Ayer mismo, durante la protesta del campesinado y con media Catalunya inmovilizada, muchos conciudadanos compartieron en varias redes sociales un mapa de las autopistas catalanas ocupadas que me remitió con la fuerza de una magdalena a las imágenes de un tractor expulsando a la policía española de una villa el 1-O. Por la misma asociación que yo había experimentado, muchos de los catalanes que mostraban el gráfico de los campesinos paralizando el país titulaban el dibujo apelando al control del territorio. Cualquier comparación histórica es un deporte de alto riesgo, pero no hay que haber estudiado mucho el inconsciente para ver que la asociación de estas dos imágenes tiene un peso histórico fundamental; uno puede declararse escasamente nacionalista y bastante alérgico al orgullo campesino, como servidor, pero esta concomitancia indicaba una cosa tan sencilla como es la conciencia de ser propietarios de nuestro país.

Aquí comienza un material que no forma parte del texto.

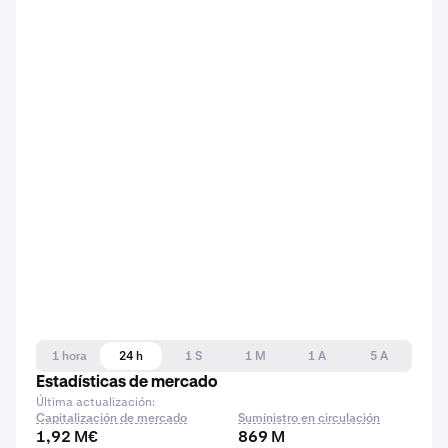
1 hora
24 h
1 S
1 M
1 A
5 A
Estadísticas de mercado
Última actualización:
Capitalización de mercado
Suministro en circulación
1,92 M€
869 M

Este estallido plenamente racional no es un hecho menor, pues demuestra que, por mucho que las élites del país hayan trabajado y todavía curren para destruir la memoria del referéndum, las lecciones del 1-O están bien aprendidas. Primero y ante todo, la votación manifestó que la ciudadanía organizada podía controlar perfectamente el perímetro de la nación, por mucha policía que el Estado pusiera (lo recordaré las veces que haga falta: la gran lección del día del referéndum no fueron las hostias de la policía española contra los votantes, sino la inoperatividad de las fuerzas ocupantes y el hecho de que estas acabaran retirándose de los colegios electorales, viendo que les era imposible reprimir tanta ciudadanía). Tiene gracia que el mapa al cual hago referencia fuera compartido por muchos políticos convergentes, ellos que —como así quería Jordi Sànchez— se afanaban por que la policía acabara impidiendo el curso de la votación.

Da lo mismo si pensamos en el caso del campesinado o del estado del catalán; por primera vez en mucho tiempo, los ciudadanos no hacen el llorica contra el Estado, sino que ponen el foco de la indiferencia o el incumplimiento de la ley en el propio Govern

Permitidme que conecte la reflexión con un hecho que puede parecer alejado pero que responde a la misma lógica. Durante los últimos meses, hay muchísimos conciudadanos que han utilizado las redes sociales para quejarse de haberse dirigido a un hospital donde han sufrido la negligencia y el menosprecio de una serie de médicos que no les han querido atender en catalán. Por muy mermada que esté la salud de la lengua, y por mucho que el Govern siga estimulando la castellanización de nuestros medios públicos y de la vida política en general, la ciudadanía cada vez tiene más clara la obligación que tiene la Generalitat de garantizarnos los derechos lingüísticos en los servicios básicos. Aunque tengamos la lengua jodida, insisto, las denuncias que hemos visto estas semanas, y que señalan directamente a profesionales negligentes, no se habrían producido hace diez años. Hay decadencia, cierto, pero también resistencia.

Da lo mismo si pensamos en el caso del campesinado o del estado del catalán en ámbitos como la sanidad o la educación; por primera vez en mucho tiempo, los ciudadanos no hacen el llorica contra el Estado, sino que ponen el foco de la indiferencia o el incumplimiento de la ley en el propio Govern. Dicho de otra manera, la población es cada vez más consciente del hecho de que la degradación del país no es únicamente provocada por el kilómetro cero o por los esbirros de la Operación Catalunya, sino por la indiferencia de la propia administración. El cambio puede parecer menor, pero el giro en el periscopio es de una importancia vital, ya que los conciudadanos empiezan a ser conscientes de que la independencia de Catalunya no la paró España, sino el procesismo y que el estado de la lengua podría cambiar rápidamente si nuestra administración hiciera cumplir la inmersión lingüística y llenara los hospitales de inspectores de trabajo.

Hay que hablar en catalán en Catalunya y tenemos todo el derecho a exigir que se cuide de nuestro cuerpo en nuestra lengua, hasta que la muerte nos separe. Pixapí ejemplar, no tengo ni la más reputa idea de qué quieren nuestros payeses; pero, después de haber expulsado a la pasma de nuestras calles, si lo que queremos es que se coma en catalán, en eso también ejerceré de auténtico proteccionista. Cualquier cosa antes que convertirse en un ciudadano del mundo ejemplar; un español cualquiera, vaya.